--- Data shown ---

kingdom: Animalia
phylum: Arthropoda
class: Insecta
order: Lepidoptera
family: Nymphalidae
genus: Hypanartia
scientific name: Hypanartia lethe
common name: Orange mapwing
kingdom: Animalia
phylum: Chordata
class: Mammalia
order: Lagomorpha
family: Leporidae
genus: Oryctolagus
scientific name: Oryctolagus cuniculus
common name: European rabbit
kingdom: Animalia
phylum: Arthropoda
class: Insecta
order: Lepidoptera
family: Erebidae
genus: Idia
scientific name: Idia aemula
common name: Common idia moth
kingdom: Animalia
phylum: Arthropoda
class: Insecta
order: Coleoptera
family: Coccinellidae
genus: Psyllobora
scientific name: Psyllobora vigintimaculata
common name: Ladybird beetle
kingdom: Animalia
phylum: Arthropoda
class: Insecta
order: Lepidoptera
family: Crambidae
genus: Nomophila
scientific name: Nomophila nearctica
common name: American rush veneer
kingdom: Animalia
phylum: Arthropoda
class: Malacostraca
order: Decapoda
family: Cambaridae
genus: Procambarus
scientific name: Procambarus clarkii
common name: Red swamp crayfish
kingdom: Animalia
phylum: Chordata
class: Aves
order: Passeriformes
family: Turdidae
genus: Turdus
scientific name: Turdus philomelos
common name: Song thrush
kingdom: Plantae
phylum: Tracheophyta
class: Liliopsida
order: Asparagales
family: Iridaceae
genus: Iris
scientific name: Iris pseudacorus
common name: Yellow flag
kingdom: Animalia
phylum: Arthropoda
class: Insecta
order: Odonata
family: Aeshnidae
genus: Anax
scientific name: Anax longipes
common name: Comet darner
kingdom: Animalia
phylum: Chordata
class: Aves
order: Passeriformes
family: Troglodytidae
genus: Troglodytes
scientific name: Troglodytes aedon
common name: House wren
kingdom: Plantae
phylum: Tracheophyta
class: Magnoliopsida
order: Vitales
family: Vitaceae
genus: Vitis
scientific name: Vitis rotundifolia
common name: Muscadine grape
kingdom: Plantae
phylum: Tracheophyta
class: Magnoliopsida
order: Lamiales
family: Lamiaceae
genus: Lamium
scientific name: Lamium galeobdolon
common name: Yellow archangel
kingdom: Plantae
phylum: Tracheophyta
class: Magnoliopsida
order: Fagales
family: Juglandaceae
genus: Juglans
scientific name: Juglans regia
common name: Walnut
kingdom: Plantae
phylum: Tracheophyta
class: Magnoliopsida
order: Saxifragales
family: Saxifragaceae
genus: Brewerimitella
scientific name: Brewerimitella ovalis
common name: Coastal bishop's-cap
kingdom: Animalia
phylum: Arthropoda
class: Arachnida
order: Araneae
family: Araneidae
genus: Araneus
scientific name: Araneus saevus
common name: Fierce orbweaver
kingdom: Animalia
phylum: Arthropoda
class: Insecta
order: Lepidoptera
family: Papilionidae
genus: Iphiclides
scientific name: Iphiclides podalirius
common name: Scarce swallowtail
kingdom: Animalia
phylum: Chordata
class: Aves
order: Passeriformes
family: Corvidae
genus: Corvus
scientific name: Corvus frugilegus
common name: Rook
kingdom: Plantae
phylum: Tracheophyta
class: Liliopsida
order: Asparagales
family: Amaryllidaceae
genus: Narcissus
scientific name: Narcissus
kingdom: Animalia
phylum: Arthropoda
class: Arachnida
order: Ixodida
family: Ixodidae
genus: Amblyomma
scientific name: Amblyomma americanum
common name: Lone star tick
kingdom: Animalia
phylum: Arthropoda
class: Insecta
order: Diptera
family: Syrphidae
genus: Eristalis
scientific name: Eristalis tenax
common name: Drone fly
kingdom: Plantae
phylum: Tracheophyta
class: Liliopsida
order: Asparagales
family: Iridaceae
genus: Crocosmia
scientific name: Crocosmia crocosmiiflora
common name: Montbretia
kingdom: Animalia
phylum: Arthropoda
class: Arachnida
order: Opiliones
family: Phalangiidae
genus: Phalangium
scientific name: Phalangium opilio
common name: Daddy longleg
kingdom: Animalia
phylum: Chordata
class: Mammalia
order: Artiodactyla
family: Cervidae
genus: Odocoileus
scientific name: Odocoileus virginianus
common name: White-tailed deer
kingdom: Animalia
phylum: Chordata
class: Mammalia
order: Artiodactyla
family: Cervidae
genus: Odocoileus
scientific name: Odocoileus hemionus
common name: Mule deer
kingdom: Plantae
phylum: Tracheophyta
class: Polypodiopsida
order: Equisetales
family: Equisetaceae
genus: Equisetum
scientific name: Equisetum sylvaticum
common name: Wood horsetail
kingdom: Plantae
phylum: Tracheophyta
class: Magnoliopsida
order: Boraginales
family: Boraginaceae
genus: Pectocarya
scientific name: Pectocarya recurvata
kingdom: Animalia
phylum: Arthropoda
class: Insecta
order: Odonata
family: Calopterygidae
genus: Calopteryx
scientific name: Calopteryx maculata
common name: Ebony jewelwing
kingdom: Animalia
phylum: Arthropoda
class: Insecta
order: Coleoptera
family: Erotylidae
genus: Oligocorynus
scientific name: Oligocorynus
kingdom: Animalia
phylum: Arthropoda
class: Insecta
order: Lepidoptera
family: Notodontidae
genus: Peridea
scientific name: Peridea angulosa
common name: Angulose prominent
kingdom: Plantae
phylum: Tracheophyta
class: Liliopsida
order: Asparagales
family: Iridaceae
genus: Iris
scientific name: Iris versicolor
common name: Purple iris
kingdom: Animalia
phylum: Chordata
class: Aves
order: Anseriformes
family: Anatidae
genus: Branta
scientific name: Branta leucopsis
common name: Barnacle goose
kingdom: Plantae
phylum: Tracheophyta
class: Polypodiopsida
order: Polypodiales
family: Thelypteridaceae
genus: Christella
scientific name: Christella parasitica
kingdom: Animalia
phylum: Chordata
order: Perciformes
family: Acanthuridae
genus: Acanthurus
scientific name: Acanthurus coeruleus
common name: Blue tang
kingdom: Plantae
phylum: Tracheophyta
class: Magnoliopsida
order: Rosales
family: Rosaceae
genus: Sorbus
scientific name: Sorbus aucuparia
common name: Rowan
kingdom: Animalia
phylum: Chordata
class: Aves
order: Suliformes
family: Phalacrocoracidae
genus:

---

:: Task prompt ::
Convert the listing, from the line containing "family: Notodontidae" up to and including its final line, into a Markdown table with two columns, "Row" for a running row number and "Text" for the line itself, omitting any blank lines.

:: Result of this exercise ::
| Row | Text |
|---|---|
| 1 | family: Notodontidae |
| 2 | genus: Peridea |
| 3 | scientific name: Peridea angulosa |
| 4 | common name: Angulose prominent |
| 5 | kingdom: Plantae |
| 6 | phylum: Tracheophyta |
| 7 | class: Liliopsida |
| 8 | order: Asparagales |
| 9 | family: Iridaceae |
| 10 | genus: Iris |
| 11 | scientific name: Iris versicolor |
| 12 | common name: Purple iris |
| 13 | kingdom: Animalia |
| 14 | phylum: Chordata |
| 15 | class: Aves |
| 16 | order: Anseriformes |
| 17 | family: Anatidae |
| 18 | genus: Branta |
| 19 | scientific name: Branta leucopsis |
| 20 | common name: Barnacle goose |
| 21 | kingdom: Plantae |
| 22 | phylum: Tracheophyta |
| 23 | class: Polypodiopsida |
| 24 | order: Polypodiales |
| 25 | family: Thelypteridaceae |
| 26 | genus: Christella |
| 27 | scientific name: Christella parasitica |
| 28 | kingdom: Animalia |
| 29 | phylum: Chordata |
| 30 | order: Perciformes |
| 31 | family: Acanthuridae |
| 32 | genus: Acanthurus |
| 33 | scientific name: Acanthurus coeruleus |
| 34 | common name: Blue tang |
| 35 | kingdom: Plantae |
| 36 | phylum: Tracheophyta |
| 37 | class: Magnoliopsida |
| 38 | order: Rosales |
| 39 | family: Rosaceae |
| 40 | genus: Sorbus |
| 41 | scientific name: Sorbus aucuparia |
| 42 | common name: Rowan |
| 43 | kingdom: Animalia |
| 44 | phylum: Chordata |
| 45 | class: Aves |
| 46 | order: Suliformes |
| 47 | family: Phalacrocoracidae |
| 48 | genus: |